Il a lui-même été surpris : «Nous nous attendions à des préjugés en faveur des vertébrés [animaux caractérisés par la présence d’une colonne vertébrale, NDLR], mais nous avons constaté que la situation était bien pire que ce que nous avions estimé.»
Au sein de la grande famille des mammifères, les inégalités de financement sont criantes en fonction du degré de charisme attribué à certains animaux. Au sommet du podium : les éléphants et rhinocéros représentent 84% des projets de conservation et concentrent 86% des fonds. Ces géants sont bel et bien concernés par la diminution de leur population, mais ils accaparent l’écrasante majorité des fonds, au détriment de la multiplicité d’espèces qui en auraient également besoin. Le rhinocéros unicorne, par exemple, bénéficie d’importantes sommes d’argent, alors que les individus sont de plus en plus nombreux. L’Union internationale pour la conservation de la nature ne le considère plus comme «en danger», mais seulement comme «vulnérable».
6% des fonds pour les insectes et végétaux
«Chez les vertébrés, de nombreux groupes parmi les plus menacés, comme les amphibiens, sont largement sous-financés, avec des tendances à la baisse au fil du temps», insiste le scientifique.
De mêmes injustices se retrouvent dans le financement de la protection des reptiles. Alors qu’environ un millier de serpents et lézards sont identifiés comme menacés, 87% de l’argent destiné à la conservation de ce groupe est fléché vers les tortues marines.

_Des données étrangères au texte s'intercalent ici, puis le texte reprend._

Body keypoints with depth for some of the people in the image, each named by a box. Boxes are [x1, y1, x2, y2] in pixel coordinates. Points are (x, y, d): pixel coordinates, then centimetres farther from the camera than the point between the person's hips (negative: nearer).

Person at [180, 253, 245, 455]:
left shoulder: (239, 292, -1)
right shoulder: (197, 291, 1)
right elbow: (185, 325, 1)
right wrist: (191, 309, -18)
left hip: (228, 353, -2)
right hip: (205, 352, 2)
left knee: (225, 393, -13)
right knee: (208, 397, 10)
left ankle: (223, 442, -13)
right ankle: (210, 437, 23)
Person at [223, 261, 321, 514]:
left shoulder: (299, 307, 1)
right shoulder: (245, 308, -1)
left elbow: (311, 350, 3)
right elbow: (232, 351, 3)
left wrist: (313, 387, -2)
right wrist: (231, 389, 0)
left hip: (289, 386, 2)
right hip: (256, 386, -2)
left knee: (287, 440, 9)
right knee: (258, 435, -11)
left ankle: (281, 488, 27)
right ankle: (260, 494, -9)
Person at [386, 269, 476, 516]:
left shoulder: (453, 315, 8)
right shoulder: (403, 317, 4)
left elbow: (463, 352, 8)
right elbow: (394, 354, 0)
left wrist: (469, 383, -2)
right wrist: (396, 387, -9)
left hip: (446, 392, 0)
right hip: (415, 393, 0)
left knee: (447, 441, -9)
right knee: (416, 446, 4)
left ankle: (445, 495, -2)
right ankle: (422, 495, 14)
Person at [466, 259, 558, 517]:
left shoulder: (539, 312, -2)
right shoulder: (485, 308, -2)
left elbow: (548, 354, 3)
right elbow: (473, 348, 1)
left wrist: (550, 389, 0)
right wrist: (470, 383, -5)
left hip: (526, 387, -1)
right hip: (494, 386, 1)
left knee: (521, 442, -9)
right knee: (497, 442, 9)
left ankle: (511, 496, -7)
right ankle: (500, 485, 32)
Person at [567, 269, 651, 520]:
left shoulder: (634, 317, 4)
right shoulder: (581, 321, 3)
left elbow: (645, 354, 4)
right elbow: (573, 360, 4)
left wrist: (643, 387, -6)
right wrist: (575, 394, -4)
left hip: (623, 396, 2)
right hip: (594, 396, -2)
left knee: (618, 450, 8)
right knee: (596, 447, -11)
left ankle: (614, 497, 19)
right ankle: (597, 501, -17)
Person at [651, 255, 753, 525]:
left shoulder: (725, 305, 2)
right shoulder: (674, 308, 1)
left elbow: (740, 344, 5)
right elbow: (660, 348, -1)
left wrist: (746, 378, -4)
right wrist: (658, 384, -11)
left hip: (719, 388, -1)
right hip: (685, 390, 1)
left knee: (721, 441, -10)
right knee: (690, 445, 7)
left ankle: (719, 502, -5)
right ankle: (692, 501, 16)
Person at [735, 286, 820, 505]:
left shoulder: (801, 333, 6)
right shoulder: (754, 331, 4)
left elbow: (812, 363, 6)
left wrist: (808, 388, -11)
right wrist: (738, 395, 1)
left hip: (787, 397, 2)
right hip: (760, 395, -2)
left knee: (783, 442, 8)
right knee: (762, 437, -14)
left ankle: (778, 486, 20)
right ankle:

Sans parler des insectes et des végétaux, qui ne reçoivent que 6% du total des fonds étudiés par les scientifiques. Il existe donc un grand écart entre les connaissances scientifiques sur le bon état des espèces, et le choix d’investir dans leur conservation, ou non.
Pour Benoit Guénard, «les agences de conservation et les ONG doivent modifier leur philosophie en matière de conservation, afin de protéger toutes les espèces, pas seulement un sous-ensemble choisi sur des critères subjectifs de charisme ou de beauté.»